Lunes 14 de abril de 2003
 

Las "dos almas" de la Argentina

 

Por Ricardo Emilio Lafferriere (*)

  La Argentina tiene dos almas. Esta sentencia de Daniel Larriqueta, fruto de su aguda percepción de la historia argentina, se traduce porfiada en el devenir político brotando en cada ocasión con protagonistas diferentes, pero sin cambiar su esencia. Hoy, los tres candidatos peronistas, expresión de un abanico ideológico que va desde el "aperturismo salvaje" de Menem al "neo-nacionalismo" de Kirchner, muestran una de esas "almas". Los candidatos no peronistas López Murphy y Carrió, aparentemente expresión de similar amplitud, parecen mostrar la otra. La historia reciente nos dice también que ambas "almas" se expresan en bloques electorales que, además de persistentes, son cuantitativamente similares. Desde 1983 hasta el 2000, una triunfó electoralmente en cuatro oportunidades (1983, 1985, 1997, 1999) y la otra, en cinco (1987, 1989, 1991, 1993 y 1995).
No es difícil encontrar los comunes denominadores de cada una de ambas vertientes. La primera reivindica una fuerte utilización del poder en las relaciones personales, tiene escaso apego a la letra de la ley, considera natural identificar el Estado -lo permanente- con el gobierno -lo circunstancial- (y aun con el partido -el sector-), ubica al individuo y sus derechos en un rol secundario con respecto al Estado -que aparece siempre como prioritario- y no duda en subordinar las leyes -y aun la Justicia- a las necesidades del momento y del gobierno. Podría definirse como "nacionalista-autoritaria". Los hechos de Catamarca y la cobertura dada a su autor por todos los sectores justicialistas en el Senado son una demostración de su vigencia.
La segunda es la inversa. El ser humano, en su "ciudadanía", es considerado el centro del orden social. Las leyes son un límite al estado natural de las personas, que es la libertad, y tienen como objetivo y justificación garantizar la igualdad de oportunidades, los derechos de las personas y la organización racional de la convivencia. Su base es el ciudadano, en cuya capacidad de iniciativa y -en todo caso- espíritu pionero se apoya la capacidad de crecimiento de la sociedad en su conjunto, incluso el propio Estado, que está subordinado a estos derechos establecidos en la Constitución y que por lo tanto son superiores a cualquier gobierno. Y la acción del Estado, aun en sus nuevas funciones económicas y sociales, tiene como misión integrar la "ciudadanía" con los derechos básicos elementales que la sociedad está en condiciones de garantizar a todos como piso de dignidad, según sus posibilidades reales, y hasta intervenir en la economía, pero nunca la de reemplazar el libre albedrío de los ciudadanos como protagonistas principales. Su rótulo podría ser "democrática-republicana". Sus virtudes y limitaciones quedaron patentizadas en las administraciones de Alfonsín y De la Rúa y sus traumáticos finales.

###

■ Tareas por realizar ■
A. Resuma en dos oraciones el texto sobre las dos almas de la Argentina.
B. Prolongue el texto sobre las dos almas de la Argentina a partir de su última oración.

■ Líneas de datos ■
###

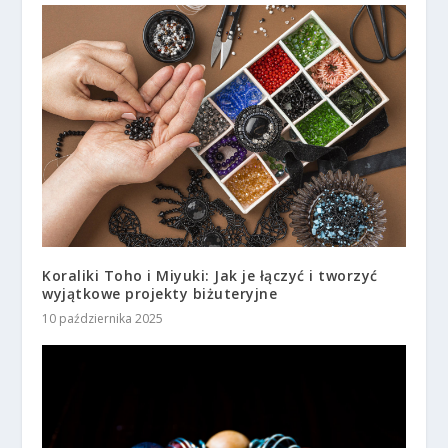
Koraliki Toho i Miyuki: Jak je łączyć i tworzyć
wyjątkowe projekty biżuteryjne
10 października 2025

###

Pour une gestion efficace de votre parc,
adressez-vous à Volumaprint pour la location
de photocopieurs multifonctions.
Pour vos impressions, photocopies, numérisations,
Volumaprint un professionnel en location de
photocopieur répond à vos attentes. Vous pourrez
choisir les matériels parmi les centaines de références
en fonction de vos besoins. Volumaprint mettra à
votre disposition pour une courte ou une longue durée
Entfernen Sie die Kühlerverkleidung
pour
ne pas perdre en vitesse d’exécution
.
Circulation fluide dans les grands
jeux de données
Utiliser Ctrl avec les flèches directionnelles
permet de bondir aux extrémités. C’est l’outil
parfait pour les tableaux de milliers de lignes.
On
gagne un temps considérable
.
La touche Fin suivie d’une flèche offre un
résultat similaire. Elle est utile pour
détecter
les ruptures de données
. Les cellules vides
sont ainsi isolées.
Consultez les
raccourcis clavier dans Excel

###

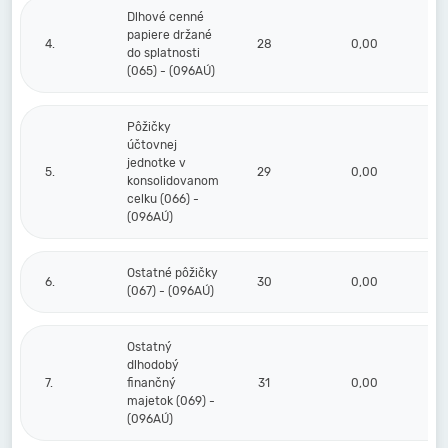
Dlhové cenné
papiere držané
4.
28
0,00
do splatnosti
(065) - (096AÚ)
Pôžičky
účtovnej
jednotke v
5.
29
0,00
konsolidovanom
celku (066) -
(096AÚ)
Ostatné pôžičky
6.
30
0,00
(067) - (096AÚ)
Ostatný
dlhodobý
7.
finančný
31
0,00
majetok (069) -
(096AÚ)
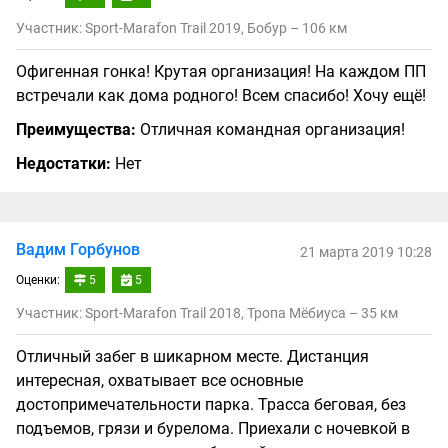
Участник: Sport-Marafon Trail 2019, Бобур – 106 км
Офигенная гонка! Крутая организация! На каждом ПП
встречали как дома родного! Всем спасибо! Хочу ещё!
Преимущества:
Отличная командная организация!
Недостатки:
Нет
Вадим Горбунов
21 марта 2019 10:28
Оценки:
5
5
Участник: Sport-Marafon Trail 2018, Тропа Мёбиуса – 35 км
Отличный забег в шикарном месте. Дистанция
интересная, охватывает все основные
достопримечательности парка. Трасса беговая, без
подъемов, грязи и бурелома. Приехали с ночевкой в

###

■ Resultados del ejercicio ■
A. Según el texto, la Argentina tiene dos almas que reaparecen en la política con distintos protagonistas y se expresan en bloques electorales persistentes y de tamaño similar; una la muestran hoy los tres candidatos peronistas y la otra, al parecer, López Murphy y Carrió. La primera, «nacionalista-autoritaria», identifica el Estado con el gobierno y subordina al individuo y a las leyes a las necesidades del momento, mientras que la segunda, «democrática-republicana», pone en el centro al ciudadano y sus derechos constitucionales, a los que subordina el Estado.

B.
En la simplificación caricaturesca del imaginario colectivo, la primera "roba pero hace". La segunda, "es honesta, pero no sabe gobernar" o "no se anima a ejercer el poder".
Estas dos visiones sustantivas atraviesan la historia nacional, aun con sus adjetivos. En ambas cabe el "estado social", en ambas los matices de "izquierdas" y "derechas". Pero siguen siempre conservando su diferencia de base, centradas en la distinta relación "Estado-ciudadano". ¿Es posible unir estas "dos almas"? ¿Cómo integrarlas, aprovechando sus virtudes y evitando sus males?
Si coincidimos en que el imperativo es hoy reconstruir la convivencia recuperando la vigencia de la ley y la limpieza de la Justicia, que es lo único que logrará el secreto del desarrollo: que los ciudadanos recuperen la confianza los unos en los otros, y todos en el conjunto, no hay otro camino para integrar el país que cumplir -todos y escrupulosamente- con la Constitución, pacto fundamental de convivencia que contiene tanto las normas del poder, sus facultades y sus límites, como los derechos que tienen y a los que pueden aspirar los ciudadanos.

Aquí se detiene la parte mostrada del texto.